Exercise materials:

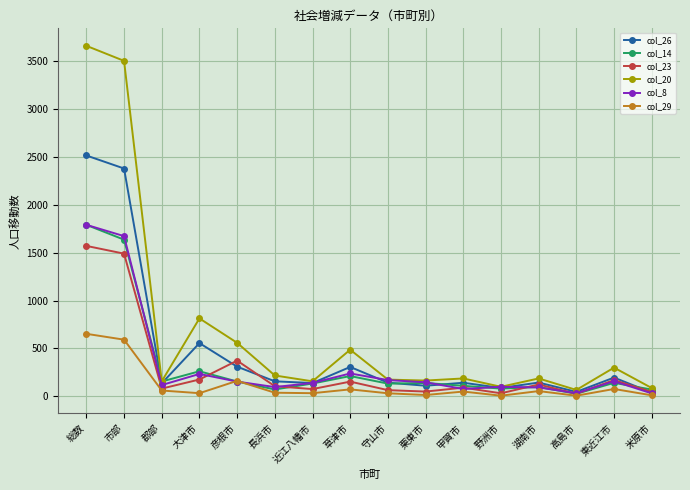

What position from the left is 栗東市?

10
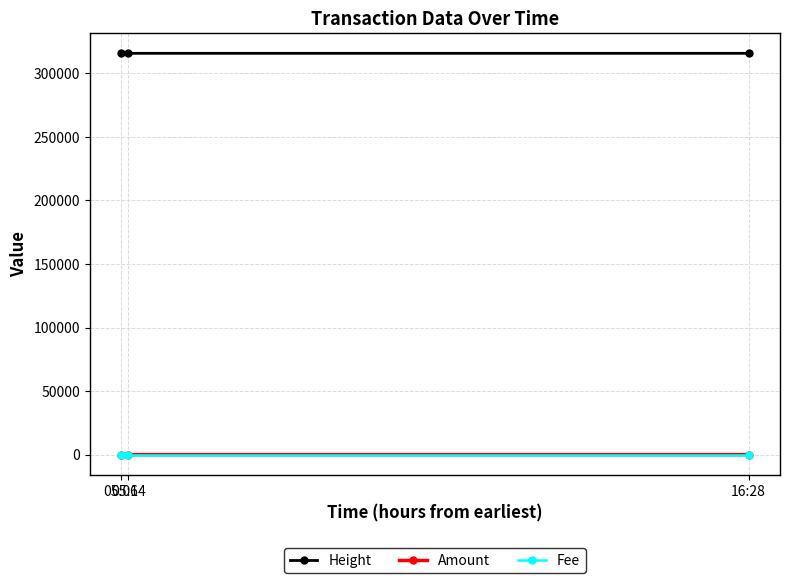

How many lines are shown in the chart?

3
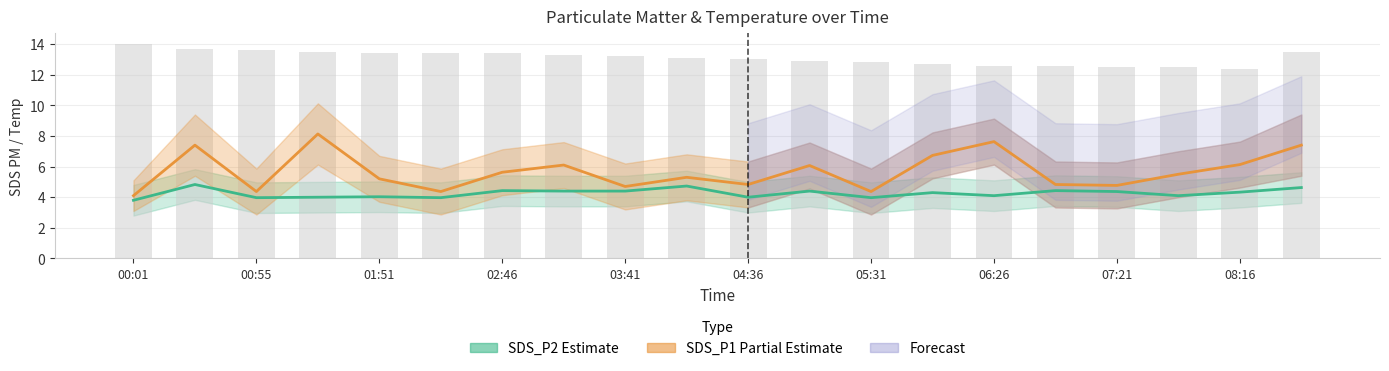

What is the value of the SDS_P2 (Estimate) bar at the 9th from the left?

4.4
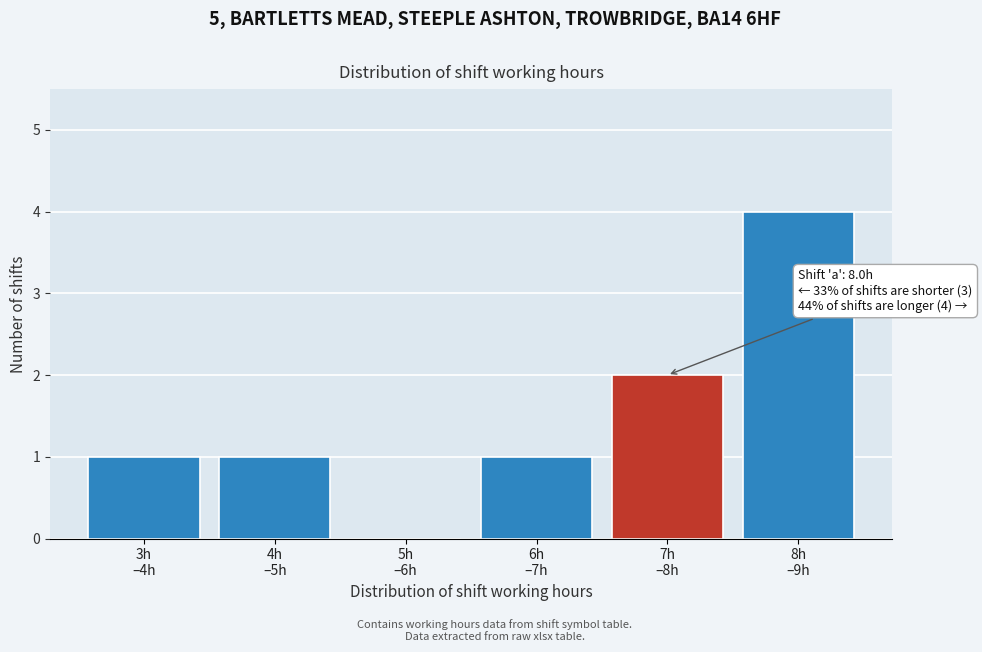

What is the greatest value displayed?

4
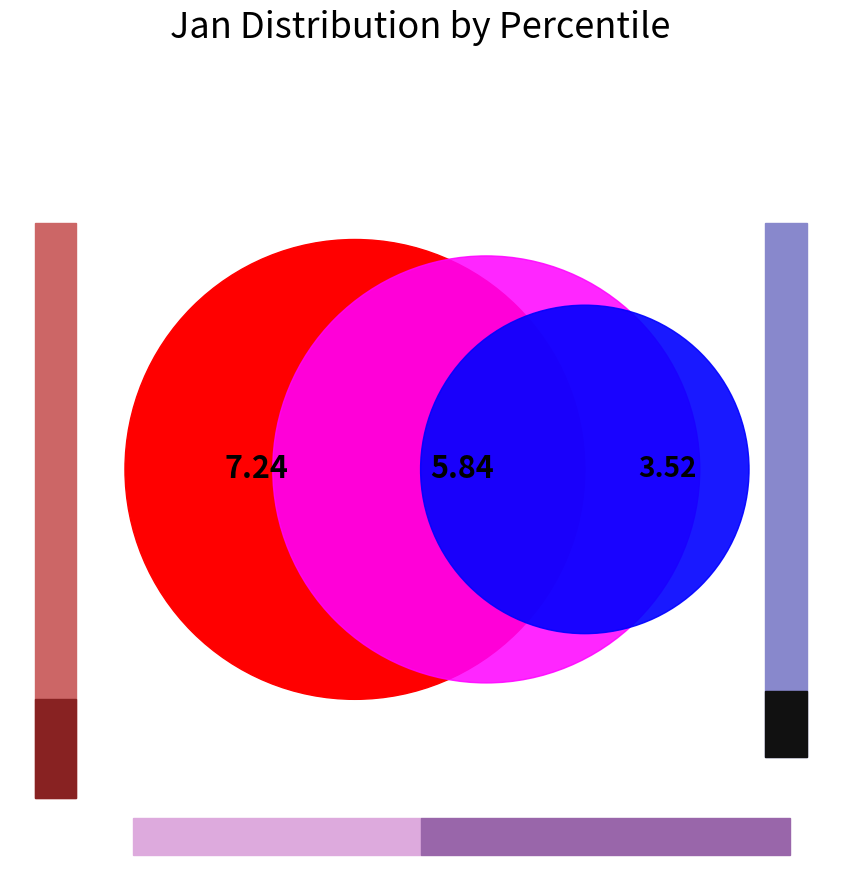

Is there any slice that represents more than half of the pie?

No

Problem description: Collect each line of the items above that contains the word "What". Case counts.

Result:
What position from the left is 栗東市?
What is the value of the SDS_P2 (Estimate) bar at the 9th from the left?
What is the greatest value displayed?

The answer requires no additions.